Em compensação, a decisão de não garantir os créditos às empresas que exportam para a Argentina poderia ter um efeito muito mais imediato, na medida em que poderá levar essas empresas a interromperem suas exportações.
Atualmente, as exportações britânicas à Argentina somam 150 milhões de libras esterlinas, enquanto que a Argentina exporta cerca de 114 milhões de libras para a Grã-Bretanha.
Londres também suspendeu todas as vendas de armas à Argentina, anunciou um comunicado do Ministério do Comércio. A Argentina "está igualmente excluída da lista de países que recebem determinadas peças de aviões, motores de aviões e outros equipamentos afins mediante licenças normais de exportação". O embargo britânico afeta uma encomenda de oito helicópteros "Lynx", fabricados pela empresa britânica Westland e que deveriam ser entregues proximamente à Marinha argentina.

Desmentido

O Ministério de Relações Exteriores da Argentina desmentiu que o governo tenha oferecido aos Estados Unidos "facilidades para a instalação de uma base naval nas ilhas Malvinas".
Respondendo em um comunicado a certas informações da imprensa, a chancelaria desmentiu "categoricamente" qualquer fundamento nesse tipo de versão.

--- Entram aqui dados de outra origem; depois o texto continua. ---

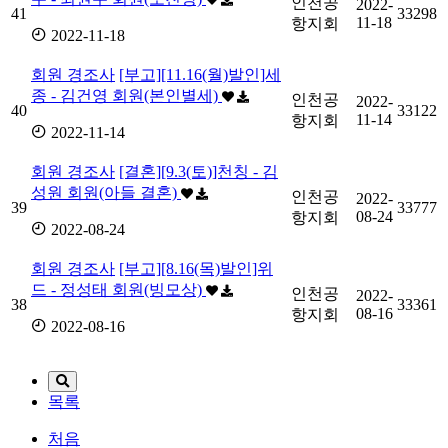
인천공
2022-
41
33298
11-18
항지회
2022-11-18
회원 경조사
[부고][11.16(월)발인]세
종 - 김건영 회원(본인별세)
인천공
2022-
40
33122
11-14
항지회
2022-11-14
회원 경조사
[결혼][9.3(토)]천칭 - 김
성원 회원(아들 결혼)
인천공
2022-
39
33777
08-24
항지회
2022-08-24
회원 경조사
[부고][8.16(목)발인]위
드 - 정성태 회원(빙모상)
인천공
2022-
38
33361
08-16
항지회
2022-08-16
목록
처음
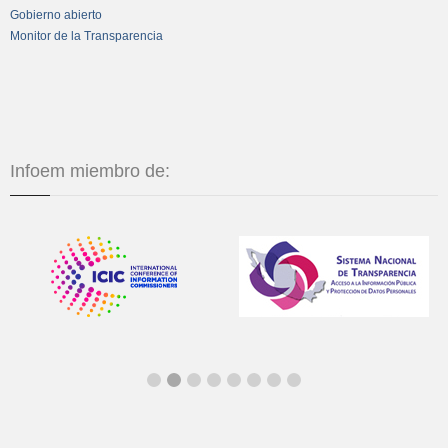
Gobierno abierto
Monitor de la Transparencia
Infoem miembro de:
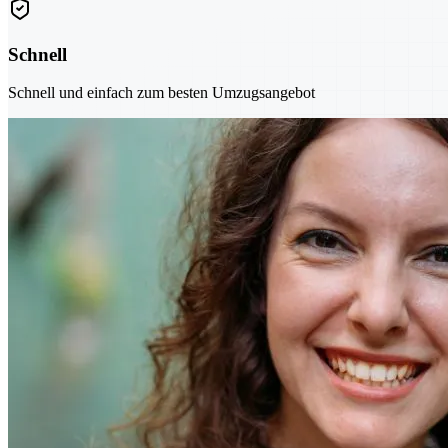
Schnell
Schnell und einfach zum besten Umzugsangebot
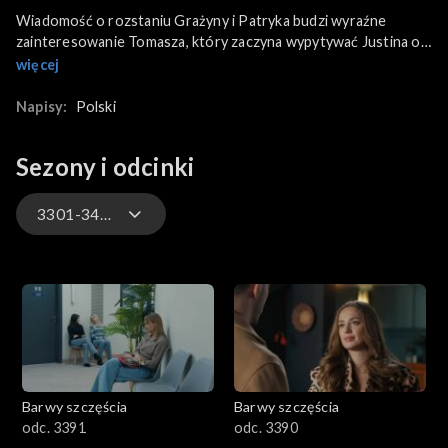
Wiadomość o rozstaniu Grażyny i Patryka budzi wyraźne
zainteresowanie Tomasza, który zaczyna wypytywać Justina o
szczegóły. Natomiast zaniepokojona zachowaniem Emila Gabi
więcej
decyduje się na rozmowę z Asią. Z kolei zdesperowana
Rawiczowa walczy o zgodę na widzenie z synem i ostatecznie
Napisy:
Polski
błaga Natalię, by odwiedziła Cezarego w jej zastępstwie.
Sezony i odcinki
3301-3400
3301-3400
3201-3300
3101-3200
Barwy szczęścia
Barwy szczęścia
3001-3100
odc. 3391
odc. 3390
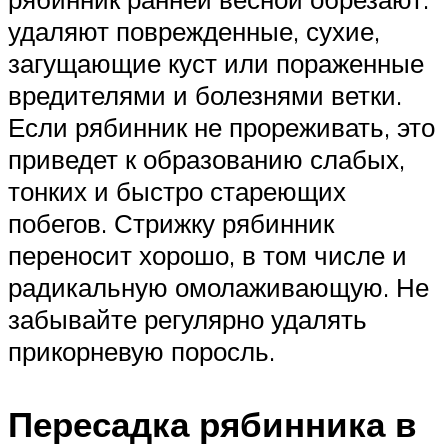
удаляют поврежденные, сухие,
загущающие куст или пораженные
вредителями и болезнями ветки.
Если рябинник не прореживать, это
приведет к образованию слабых,
тонких и быстро стареющих
побегов. Стрижку рябинник
переносит хорошо, в том числе и
радикальную омолаживающую. Не
забывайте регулярно удалять
прикорневую поросль.
Пересадка рябинника в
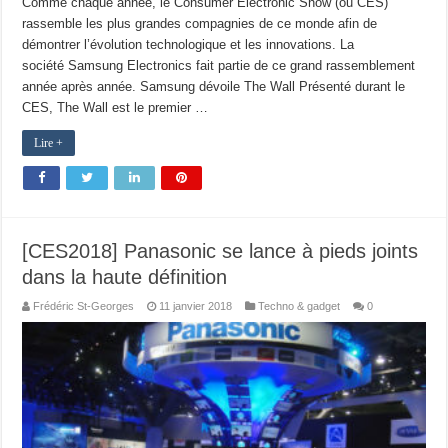
Comme chaque année, le Consumer Electronic Show (ou CES)
rassemble les plus grandes compagnies de ce monde afin de
démontrer l’évolution technologique et les innovations. La
société Samsung Electronics fait partie de ce grand rassemblement
année après année. Samsung dévoile The Wall Présenté durant le
CES, The Wall est le premier …
Lire +
[CES2018] Panasonic se lance à pieds joints
dans la haute définition
Frédéric St-Georges
11 janvier 2018
Techno & gadget
0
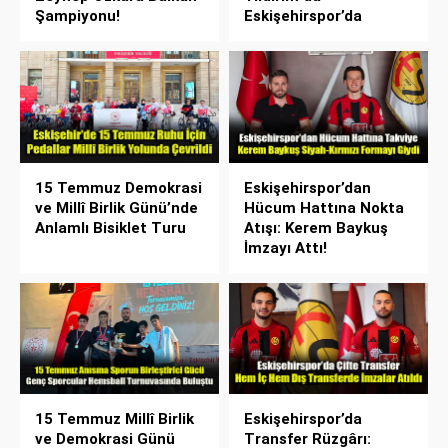
Şampiyonu!
Eskişehirspor’da
15 Temmuz Demokrasi
Eskişehirspor’dan
ve Millî Birlik Günü’nde
Hücum Hattına Nokta
Anlamlı Bisiklet Turu
Atışı: Kerem Baykuş
İmzayı Attı!
15 Temmuz Millî Birlik
Eskişehirspor’da
ve Demokrasi Günü
Transfer Rüzgârı:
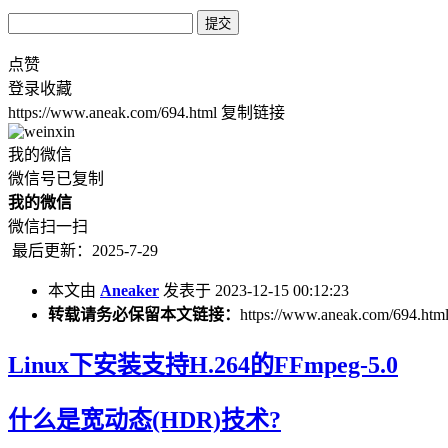
点赞
登录收藏
https://www.aneak.com/694.html
复制链接
我的微信
微信号已复制
我的微信
微信扫一扫
最后更新：2025-7-29
本文由
Aneaker
发表于 2023-12-15 00:12:23
转载请务必保留本文链接：
https://www.aneak.com/694.htm
Linux下安装支持H.264的FFmpeg-5.0
什么是宽动态(HDR)技术?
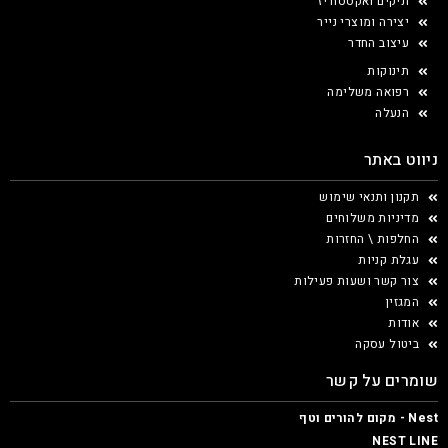
תיקים ואקססוריז
יצירה ומוצרי נייר
עיצוב החדר
תינוקות
רפואה משלימה
הנעלה
ניווט באתר
תקנון ותנאי שימוש
מדיניות משלוחים
החלפות \ החזרות
עגלת קניות
צור קשר ושעות פעילות
המגזין
אודות
ביטול עסקה
שומרים על קשר
Nest - מקום להורים וטף
NEST LINE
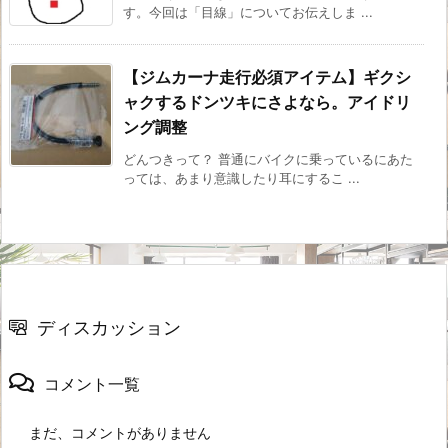
す。今回は「目線」についてお伝えしま ...
【ジムカーナ走行必須アイテム】ギクシ
ャクするドンツキにさよなら。アイドリ
ング調整
どんつきって？ 普通にバイクに乗っているにあた
っては、あまり意識したり耳にするこ ...
ディスカッション
コメント一覧
まだ、コメントがありません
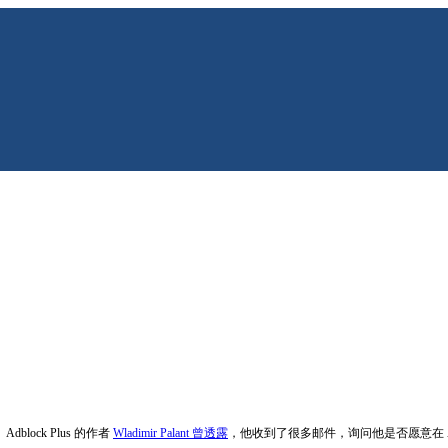
block Plus 的作者
Wladimir Palant 曾透露
，他收到了很多邮件，询问他是否愿意在 ABP 中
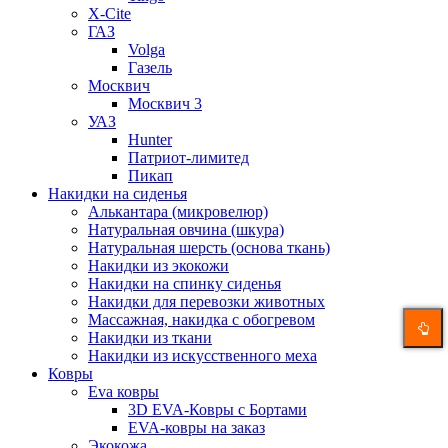
X-Cite
ГАЗ
Volga
Газель
Москвич
Москвич 3
УАЗ
Hunter
Патриот-лимитед
Пикап
Накидки на сиденья
Алькантара (микровелюр)
Натуральная овчина (шкура)
Натуральная шерсть (основа ткань)
Накидки из экокожи
Накидки на спинку сиденья
Накидки для перевозки животных
Массажная, накидка с обогревом
Накидки из ткани
Накидки из искусственного меха
Ковры
Eva ковры
3D EVA-Ковры с Бортами
EVA-ковры на заказ
Экокожа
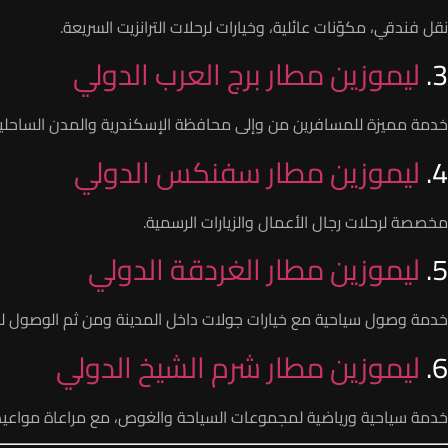
نقل فندقي، مكوّنات عائلية، وخيارات لرحلات الترانزيت السريعة.
3.
ليموزين مطار برج العرب الدولي
خدمة مميزة للمسافرين من وإلى محافظة الإسكندرية والمدن الساحلية
4.
ليموزين مطار سفنكس الدولي
مخصصة لرحلات رجال الأعمال والزيارات الرسمية.
5.
ليموزين مطار الغردقة الدولي
خدمة وصول سياحية مع خيارات جولات داخل المدينة ومن ثم الوصول ل
6.
ليموزين مطار شرم الشيخ الدولي
خدمة سياحية ورياضية لمجموعات السياحة والغوص، مع مراعاة مواعيد الر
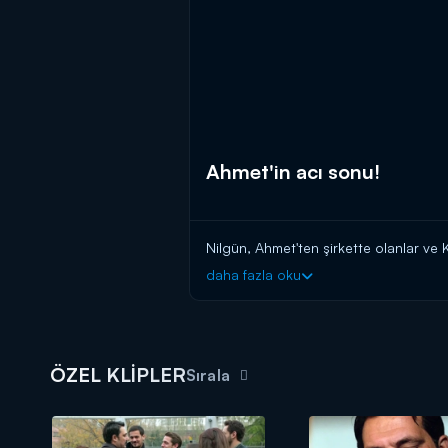
Ahmet'in acı sonu!
Nilgün, Ahmet'ten şirkette olanlar ve K
daha fazla oku
ÖZEL KLİPLER
Sırala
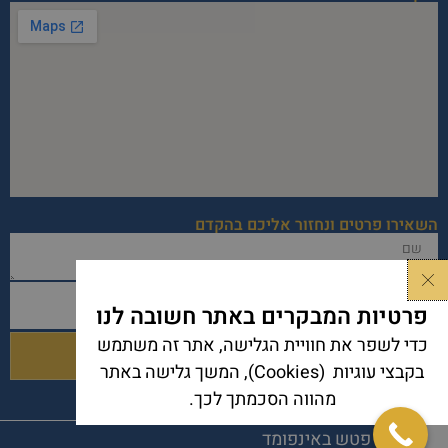
השאירו פרטים ונחזור אליכם בהקדם
שם
טלפון
פרטיות המבקרים באתר חשובה לנו
כדי לשפר את חוויית הגלישה, אתר זה משתמש
שליחה
בקבצי עוגיות (Cookies), המשך גלישה באתר
מהווה הסכמתך לכך.
ד"ר יעקב פטש באינפומד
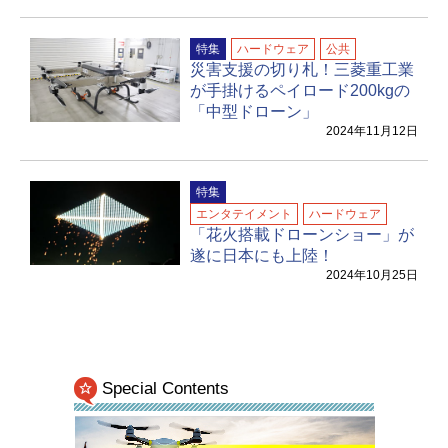
特集
ハードウェア
公共
災害支援の切り札！三菱重工業
が手掛けるペイロード200kgの
「中型ドローン」
2024年11月12日
特集
エンタテイメント
ハードウェア
「花火搭載ドローンショー」が
遂に日本にも上陸！
2024年10月25日
Special Contents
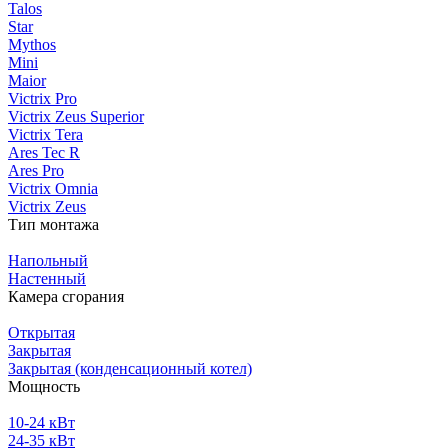
Talos
Star
Mythos
Mini
Maior
Victrix Pro
Victrix Zeus Superior
Victrix Tera
Ares Tec R
Ares Pro
Victrix Omnia
Victrix Zeus
Тип монтажа
Напольный
Настенный
Камера сгорания
Открытая
Закрытая
Закрытая (конденсационный котел)
Мощность
10-24 кВт
24-35 кВт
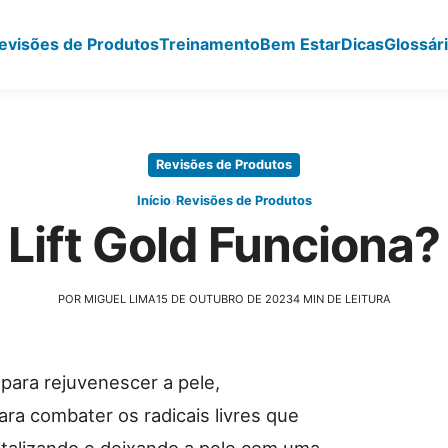
evisões de Produtos
Treinamento
Bem Estar
Dicas
Glossár
Revisões de Produtos
›
Início
Revisões de Produtos
Lift Gold Funciona?
POR MIGUEL LIMA
15 DE OUTUBRO DE 2023
4 MIN DE LEITURA
para rejuvenescer a pele,
ara combater os radicais livres que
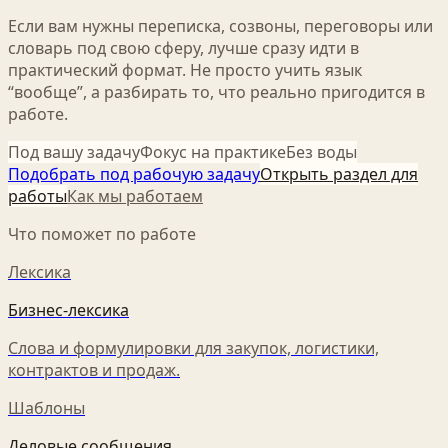
Если вам нужны переписка, созвоны, переговоры или
словарь под свою сферу, лучше сразу идти в
практический формат. Не просто учить язык
“вообще”, а разбирать то, что реально пригодится в
работе.
Под вашу задачу
Фокус на практике
Без воды
Подобрать под рабочую задачу
Открыть раздел для
работы
Как мы работаем
Что поможет по работе
Лексика
Бизнес-лексика
Слова и формулировки для закупок, логистики,
контрактов и продаж.
Шаблоны
Деловые сообщения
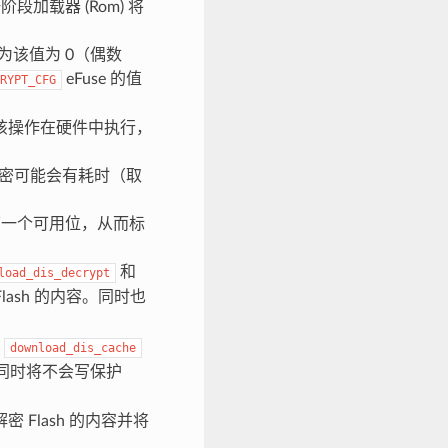
加载器 (Rom) 将
值，因为该值为 0（偶数
eFuse 的值
RYPT_CFG
 中。该操作在硬件中执行，
地加密可能会有耗时（取
中设置第一个可用位，从而标
和
load_dis_decrypt
Flash 的内容。同时也
和
download_dis_cache
。同时将不会写保护
Flash 的内容并将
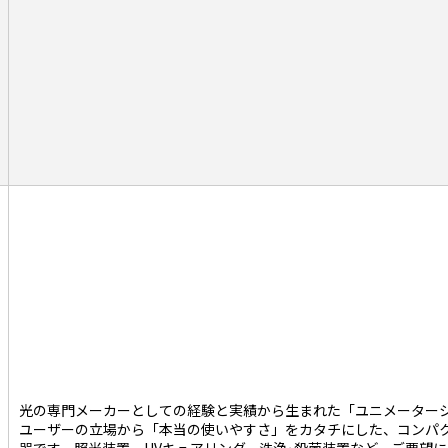
光の専門メーカーとしての経験と実績から生まれた「ユニメーター
ユーザーの立場から「本当の使いやすさ」をカタチにした、コンパ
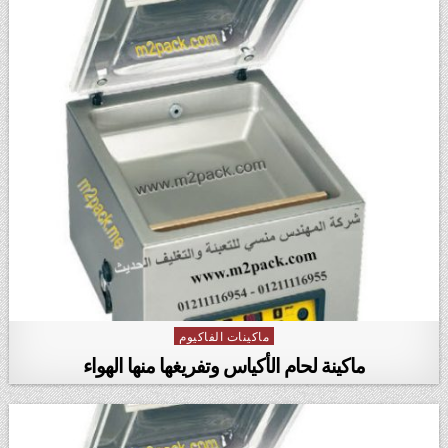
ماكينات الفاكيوم
Posted in
ماكينة لحام الأكياس وتفريغها منها الهواء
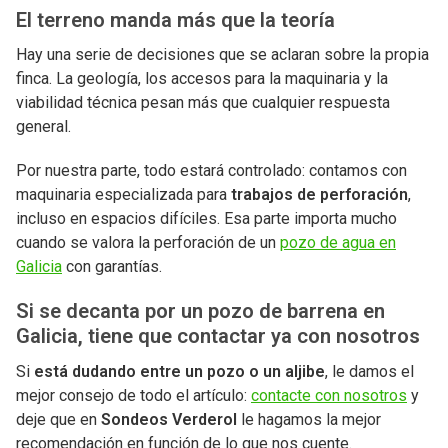
El terreno manda más que la teoría
Hay una serie de decisiones que se aclaran sobre la propia
finca. La geología, los accesos para la maquinaria y la
viabilidad técnica pesan más que cualquier respuesta
general.
Por nuestra parte, todo estará controlado: contamos con
maquinaria especializada para
trabajos de perforación
,
incluso en espacios difíciles. Esa parte importa mucho
cuando se valora la perforación de un
pozo de agua en
Galicia
con garantías.
Si se decanta por un pozo de barrena en
Galicia, tiene que contactar ya con nosotros
Si
está dudando entre un pozo o un aljibe
, le damos el
mejor consejo de todo el artículo:
contacte con nosotros
y
deje que en
Sondeos Verderol
le hagamos la mejor
recomendación en función de lo que nos cuente.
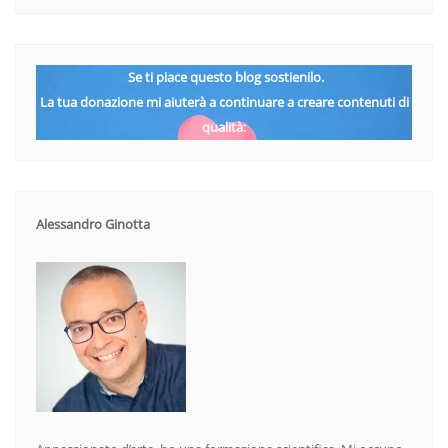
Se ti piace questo blog sostienilo.
La tua donazione mi aiuterà a continuare a creare contenuti di
qualità:
Alessandro Ginotta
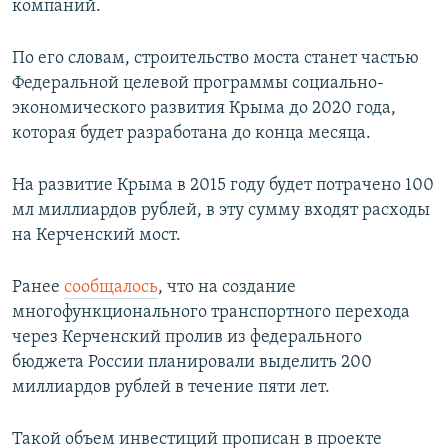
компаний.
По его словам, строительство моста станет частью
Федеральной целевой программы социально-
экономического развития Крыма до 2020 года,
которая будет разработана до конца месяца.
На развитие Крыма в 2015 году будет потрачено 100
мл миллиардов рублей, в эту сумму входят расходы
на Керченский мост.
Ранее
сообщалось
, что на создание
многофункционального транспортного перехода
через Керченский пролив из федерального
бюджета России планировали выделить 200
миллиардов рублей в течение пяти лет.
Такой объем инвестиций прописан в проекте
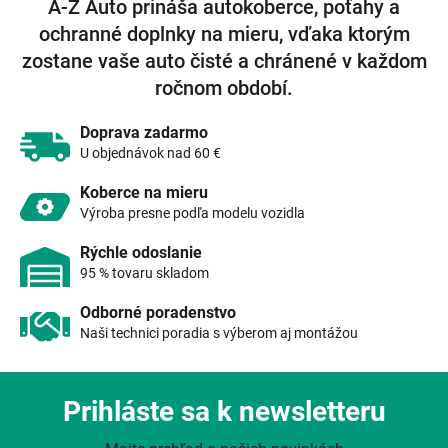
A-Z Auto prináša autokoberce, poťahy a
d
ochranné doplnky na mieru, vďaka ktorým
a
c
zostane vaše auto čisté a chránené v každom
i
ročnom období.
e
p
r
Doprava zadarmo
v
U objednávok nad 60 €
k
y
Koberce na mieru
v
Výroba presne podľa modelu vozidla
ý
p
Rýchle odoslanie
i
95 % tovaru skladom
s
u
Odborné poradenstvo
Naši technici poradia s výberom aj montážou
Prihláste sa k newsletteru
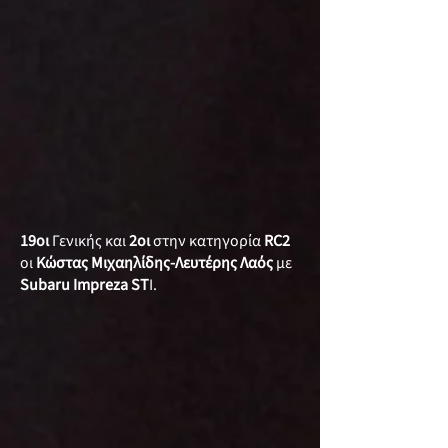
19οι
Γενικής και
2οι
στην κατηγορία
RC2
οι
Κώστας Μιχαηλίδης-Λευτέρης Λαός
με
Subaru Impreza ST
I.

Soviéticos pedem 'razão e calma'

O governo da União Soviética exortou ontem a Argentina e a Grã-Bretanha a resolver sua disputa em torno das ilhas Malvinas com "razão e calma" e não mediante as armas, afirmou ontem em Moscou a agência oficial Tass. O governo soviético, que se absteve de votar em favor da resolução do Conselho de Segurança das Nações Unidas, que pediu para Buenos Aires retirar suas tropas das Malvinas, vinha até o momento mantendo silêncio a respeito do conflito.
Em Pequim, um funcionário do governo declarou que "a China não pode apoiar a resolução britânica" aprovada sábado no Conselho de Segurança da ONU, porque integra os não-alinhados. Disse que seu país deseja que se encontre uma solução "pacífica e justa" por meio de negociações bilaterais. O funcionário também manifestou a preocupação do governo a respeito da evolução do conflito entre Londres e Buenos Aires.
Em Jerusalém, o primeiro-ministro Menachen Beguin aproveitou a reação da Grã-Bretanha no conflito para justificar a presença israelense nos territórios ocupados na guerra de 1967 contra o Egito. "Tomamos nota de que a Grã-Bretanha está disposta a lutar pelas Malvinas, que se encontra a oito mil milhas de suas costas. Levando isso em conta, podemos esperar de nossos amigos da Inglaterra e de todos os lugares que nos compreendam melhor e não continuem a pedir-nos que aceitemos um poder estrangeiro sobre as partes de nossa pátria situadas a menos de uma milha de nossa capital e a poucas milhas da maioria de nossos centros povoados", disse Beguin.
Em Tóquio, setores do governo japonês propuseram a concessão de alguns direitos sobre as Malvinas à Argentina, como meio de evitar a guerra. "A ação violenta da Argentina, que talvez tenha pensado que pode se apoderar das Malvinas pela força militar em vista da atual debilidade econômica e militar da Grã-Bretanha, deve ser severamente censurada, por intermédio das Nações Unidas", disse um funcionário do governo.